原文

_ _ _ _ _ _ _

タスクの遅れや進捗、完了状況が色分けや棒の長さで示されるため、プロジェクトメンバー全員が共通認識を持ち、スムーズなコミュニケーションが可能です。また、進捗会議での効率的な議論や、早期の問題発見・対応にも役立ちます。
タスク間の依存関係を把握できる
ガントチャートは、タスク間の依存関係(先行タスク・後続タスク)を明確に表現できる点で、プロジェクト全体のスケジュール管理に有効なツールです。例えば、「タスクAが完了しないとタスクBに着手できない」という依存関係を線で結ぶことで、各タスクの相互影響を視覚的に把握できます。
さらに、この依存関係をもとにタスクの優先順位付けやリソース配分の最適化もでき、全体の遅延を未然に防ぐことが可能です。
トラブル発生時に原因の特定や対処をしやすい
プロジェクト進行中のトラブル対応において、ガントチャートは問題の特定と解決を効率化する強力なツールです。なぜなら、各タスクの進捗状況が一目でわかり、問題を即座に特定できるからです。
また、タスク間の依存関係が視覚化されているため、ある問題が他のタスクに与える影響を正確に把握できます。
ガントチャートで工程表を作るデメリット
ガントチャート工程表の主なデメリットには、以下の3つが挙げられます。
- 作成に手間がかかる
- 工数を把握しにくい
- 変更の多いプロジェクトに向かない
作成に手間がかかる
必要なタスクの洗い出し、工数のチェック、優先順位の設定など、事前に情報を整理する必要があります。しかし、プロジェクト管理ツールを活用すれば、管理の手間を抑えながら効率的にガントチャートを運用することができます。

_ _ _ _ _ _ _

出題 A
ガントチャートについての原文のうち、「ガントチャートで工程表を作るデメリット」から「トを運用することができます。」までをすべて、一字も変えずに書き出してください。
出題 B
ガントチャートについての原文をもとに、次の問いに答えてください。
(i) タスクの遅れや進捗、完了状況は何によって示されますか。
(ii) 「タスクAが完了しないとタスクBに着手できない」という依存関係は、何で結ぶことで視覚的に把握できるとされていますか。
(iii) 管理の手間を抑えながら効率的にガントチャートを運用するために活用するとよいとされているものは何ですか。
原文だけを手がかりにして取り組んでください。

データ欄
_ _ _ _ _ _ _

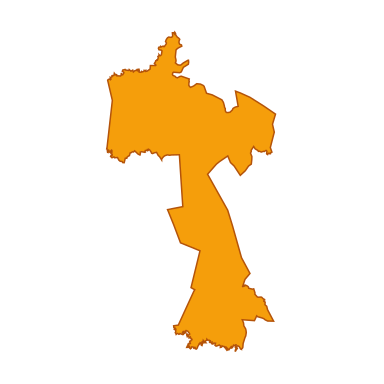 Mariscala de Juárez, Oaxaca, Mexico, rotated 9°
{"feature_id": "50627088B44259809604887", "entity_name": "Mariscala de Juárez", "entity_type": "district", "adm_level": 2, "iso_a3": "MEX", "parent_name": "Mexico", "parent_adm1": "Oaxaca", "projection": "natural_earth1", "projection_center": [-98.113, 17.821], "detail": "fine", "context": "isolated", "style": "filled", "palette": "amber", "viewbox_px": 384, "rotation_deg": 9, "n_neighbors": 0, "source": "geoboundaries", "source_scale": "gbopen_adm2", "svg_char_len": 6002}
<svg xmlns="http://www.w3.org/2000/svg" viewBox="0 0 384 384"><g transform="rotate(9 192 192)"><path d="M101.1,160.9L101.0,162.7L101.4,162.7L102.4,166.0L102.9,166.1L102.8,164.1L103.1,163.7L103.5,164.0L103.6,165.1L105.2,165.9L105.4,164.0L105.9,163.2L106.3,163.4L106.7,165.2L106.3,166.9L107.3,167.3L107.3,168.5L106.3,168.7L106.0,169.6L107.6,170.7L109.4,169.5L110.1,170.3L113.0,169.6L114.8,172.0L116.3,172.9L118.2,172.8L119.0,173.8L120.1,173.6L120.4,174.3L120.8,169.1L122.3,168.9L122.3,168.0L123.6,166.4L124.5,165.9L124.8,163.1L125.9,162.6L126.8,161.6L128.1,161.6L128.9,160.3L132.8,163.0L134.8,163.6L135.0,162.4L134.7,160.7L135.9,160.1L139.3,160.2L139.6,159.9L139.2,159.5L139.4,158.3L140.8,158.1L140.8,158.6L141.2,157.0L141.7,157.0L141.9,158.0L142.2,157.8L142.5,156.6L143.6,157.1L145.1,158.6L146.0,160.0L147.1,160.2L148.8,159.1L150.8,158.4L152.9,161.2L154.5,162.2L157.0,165.1L156.9,164.2L157.9,162.3L159.2,160.6L161.8,159.2L164.1,159.2L166.0,158.6L173.7,157.2L185.2,207.9L170.6,213.2L179.1,227.3L188.6,244.0L209.1,248.8L206.0,286.6L210.0,288.1L209.3,289.9L199.3,325.6L194.8,327.0L195.3,328.8L196.4,329.0L196.0,330.5L196.4,330.6L197.2,329.7L197.5,329.9L197.6,331.8L197.8,332.4L197.5,333.6L198.1,334.1L198.6,335.1L199.4,334.0L200.0,334.0L201.3,334.6L201.7,334.4L202.2,333.7L205.3,334.3L205.8,334.0L206.1,332.9L204.9,332.6L204.6,332.3L205.2,331.1L206.0,331.0L206.7,332.7L207.4,332.2L207.9,331.4L207.4,330.3L207.8,329.7L209.6,330.2L211.7,332.2L211.9,332.6L211.9,333.1L210.4,334.0L210.1,334.0L209.6,333.1L209.0,333.1L209.2,334.2L209.9,335.0L209.9,335.7L210.1,335.7L210.5,334.9L210.8,334.9L211.8,335.8L211.9,336.4L213.0,335.5L213.2,336.6L214.0,336.6L215.0,337.5L215.1,337.9L214.3,338.3L214.2,339.2L213.1,339.8L213.6,340.8L213.4,341.2L214.0,341.9L213.5,342.3L212.6,342.1L212.4,342.7L211.8,343.0L212.3,344.0L211.5,344.7L211.1,346.3L212.5,346.0L213.3,344.7L213.6,344.9L213.9,346.3L215.0,347.1L215.7,346.3L215.7,345.3L216.1,344.9L217.7,345.1L218.0,345.9L218.4,346.1L219.2,345.0L219.6,345.4L220.0,346.4L221.0,346.4L221.7,345.0L221.7,344.0L222.7,341.7L222.6,341.2L223.2,341.1L223.6,340.8L223.4,340.2L223.6,339.5L224.8,339.9L225.2,341.9L225.9,342.1L226.2,339.1L226.0,338.9L225.3,339.0L225.3,338.5L226.3,338.0L226.3,336.8L226.9,337.4L226.8,339.2L227.3,339.1L227.3,338.2L228.5,338.8L229.3,338.7L228.4,337.9L228.4,337.2L229.7,336.2L229.7,335.0L230.8,335.9L232.0,335.7L233.4,336.1L233.5,336.5L232.7,337.4L233.1,337.8L234.1,337.8L235.3,337.1L235.5,338.1L235.3,338.7L235.7,339.0L236.7,338.7L237.2,337.8L238.9,337.7L238.6,339.7L239.7,340.4L240.4,340.3L243.0,338.8L244.1,339.4L244.3,341.1L244.7,340.9L245.0,339.8L245.5,340.4L246.4,339.3L247.1,339.7L248.2,339.6L248.6,340.4L249.4,339.8L250.1,339.9L250.3,340.3L249.8,341.4L251.3,342.9L251.8,342.4L251.5,341.0L253.1,342.1L255.0,338.4L255.5,338.4L255.1,340.0L255.4,340.0L255.8,339.8L256.4,338.9L256.9,336.9L257.4,337.3L259.2,336.0L259.4,336.0L259.4,336.5L259.0,338.2L259.1,338.7L260.0,339.4L259.5,341.5L259.6,342.3L259.9,342.3L260.6,340.3L261.3,339.6L260.4,338.3L260.5,337.5L261.2,336.7L262.8,337.3L264.6,339.5L265.4,339.7L265.3,339.4L266.3,338.3L266.5,337.4L266.2,333.6L267.1,327.4L267.6,325.8L267.6,322.4L267.0,320.3L266.4,318.8L264.1,316.0L263.4,313.3L261.6,310.3L273.8,309.3L275.3,304.2L276.3,304.9L281.3,305.5L283.0,306.0L284.2,306.8L286.9,307.6L292.8,306.8L285.0,296.4L283.7,293.2L281.7,291.9L281.5,289.5L281.1,289.0L280.1,288.8L280.0,287.6L280.7,287.2L280.5,286.8L279.0,286.3L277.2,285.0L276.5,285.0L273.6,285.6L272.7,285.3L270.1,283.1L270.0,281.8L268.1,278.0L267.0,278.5L263.1,278.2L262.5,276.9L261.4,276.2L259.3,275.6L258.4,275.8L258.7,276.6L257.2,277.2L256.7,278.0L258.0,270.0L262.0,263.4L251.2,249.2L237.4,219.3L230.1,204.4L204.6,172.0L211.8,160.6L214.5,157.6L221.7,150.8L225.4,156.9L229.5,159.7L237.1,168.0L241.3,162.7L243.8,157.5L246.2,155.2L246.0,150.9L245.6,147.6L243.7,144.4L244.2,142.9L243.9,141.6L245.8,137.4L247.6,139.5L250.6,140.7L251.2,141.5L252.4,141.2L254.1,141.7L256.4,140.6L257.1,140.7L258.5,139.4L259.1,139.4L259.7,140.5L259.7,142.5L260.1,142.9L260.9,143.2L261.2,142.2L261.7,141.7L262.2,141.6L262.9,142.1L263.5,141.9L263.6,140.9L264.7,140.1L262.4,135.9L263.9,120.0L260.9,112.5L262.3,102.0L249.9,96.1L234.4,89.4L224.2,86.6L219.2,85.6L224.2,100.2L221.6,101.3L220.6,102.0L219.4,103.1L219.0,104.7L217.1,107.2L215.5,107.8L213.8,108.1L212.7,107.4L212.1,106.2L211.8,104.3L210.9,103.3L210.5,101.9L209.0,98.6L207.1,96.3L196.8,92.9L190.9,92.2L187.4,85.7L186.4,85.0L183.5,84.1L179.7,84.3L177.0,87.1L174.1,88.9L172.2,87.3L171.8,84.1L172.1,83.7L171.5,82.0L171.6,80.8L163.3,79.3L162.1,79.7L159.7,81.5L158.1,81.2L157.2,80.4L154.9,79.8L154.3,79.0L154.4,77.3L154.9,76.6L161.2,76.1L162.6,75.1L164.0,70.2L168.4,66.4L168.4,64.3L167.9,62.4L167.4,62.5L163.1,66.0L161.1,68.3L160.3,68.6L158.0,68.6L155.4,67.1L155.7,65.8L155.6,64.3L154.4,61.3L154.0,54.2L154.9,52.9L156.1,51.7L159.1,49.6L158.6,48.4L156.7,48.0L155.8,46.6L155.6,44.9L156.0,43.1L154.8,42.1L153.2,41.3L151.4,39.5L150.9,37.9L150.0,36.9L149.8,38.5L149.0,37.5L147.7,37.8L148.5,41.0L147.8,42.3L146.6,42.6L144.8,42.6L143.7,43.5L142.8,45.3L142.3,47.5L143.4,48.7L143.4,49.7L141.9,52.7L141.5,52.9L140.7,52.4L139.0,53.4L138.3,53.1L138.4,53.8L136.8,54.0L136.3,55.2L137.1,56.7L139.4,56.7L140.3,57.4L140.3,61.3L139.1,62.5L138.0,61.6L138.2,62.3L137.1,63.5L137.7,64.7L137.2,67.2L136.8,67.3L136.5,66.5L136.4,67.6L135.6,68.1L135.5,69.3L134.7,70.9L136.5,72.3L136.2,72.8L131.1,73.6L131.4,77.1L128.8,79.6L127.5,80.1L127.3,79.1L126.7,79.6L125.7,79.3L125.6,80.4L123.8,81.3L123.3,80.8L122.7,81.8L121.1,81.9L120.9,80.7L120.3,81.0L118.9,80.7L120.8,80.0L120.4,79.0L118.5,79.6L118.3,80.2L116.4,81.3L115.3,82.6L114.4,80.9L112.8,82.2L110.8,80.9L110.7,81.7L110.1,81.9L107.3,81.9L106.8,81.4L104.5,82.4L104.3,83.7L105.9,84.4L106.1,84.9L105.2,87.1L104.1,86.9L103.6,85.4L103.7,88.1L103.2,88.6L99.5,89.0L98.9,88.7L99.1,87.9L97.6,87.8L96.7,86.9L96.7,89.0L95.8,89.5L95.0,89.4L94.7,89.8L95.0,90.6L93.9,91.5L93.3,91.5L94.3,93.2L93.9,93.9L92.8,93.3L91.6,94.1L91.2,94.8L99.0,114.0L101.1,160.9Z" fill="#f59e0b" stroke="#b45309" stroke-width="1.5"/></g></svg>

_ _ _ _ _ _ _

解答 A
ガントチャートで工程表を作るデメリット
ガントチャート工程表の主なデメリットには、以下の3つが挙げられます。
- 作成に手間がかかる
- 工数を把握しにくい
- 変更の多いプロジェクトに向かない
作成に手間がかかる
必要なタスクの洗い出し、工数のチェック、優先順位の設定など、事前に情報を整理する必要があります。しかし、プロジェクト管理ツールを活用すれば、管理の手間を抑えながら効率的にガントチャートを運用することができます。

解答 B
(i) 色分けや棒の長さです。
(ii) 線です。
(iii) プロジェクト管理ツールです。